Natureza Morta com Hortênsias e Frutas (Still Life with Hydrangeas and Fruit) - Margaret Olley
Coleção privada
Óleo sobre placa - 67x90 - 1999
Blue and white china was one of Margaret Olley's many passions and it appeared with increasing regularity in her still life paintings. Sometimes she painted a solitary jug collected on one of her many journeys overseas and amassed with cut flowers and at other times, such as in Plumbago, c.2000 (private collection), she would depict an entire kitchen scene replete with her cluttered collection as a celebration of the humble tableware. Still Life with Hydrangeas and Fruit, c. 1999 features a particular jug, which appears in numerous works from this period. A tall fluted receptacle with pleasing vertical blue lines and a robust handle it is both ordinary and beautiful in its intrinsic humbleness. It is the same jug depicted in Habour view, Bottlebrush and Kelim, c. 1999 (private collection). Both works are views from the same room and incorporate another of Olley's favoured formal devices, the window onto the world beyond which also acts as a source of natural light illuminating the scene before us.
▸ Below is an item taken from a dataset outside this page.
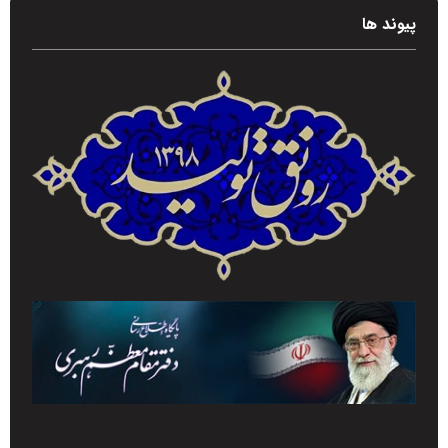
پیوند ها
In 1998 Olley travelled to London to view the Pierre Bonnard exhibition at the Tate Gallery and in the following year she had a solo show in London featuring works clearly inspired by the French master of the ambient still life. Doubtless Olley would have spent hours absorbed in these works including the La Fenêtre, 1925 (Tate Britain) and directly following this she painted a series of still life between 1999 - 2001, which featured a sash window looking out onto Sydney Harbour. The simple white compote of limes and plate with bone handled knife atop a linen cloth is another homage to Bonnard and before him Cézanne whose works she had viewed at the Barnes Foundation in Philadelphia on another occasion. In Still Life with Hydrangeas and Fruit, c. 1999 not only has Olley paid homage to her beloved French painters she has also made her own characteristic interpretation of the great European tradition of nature morte painting.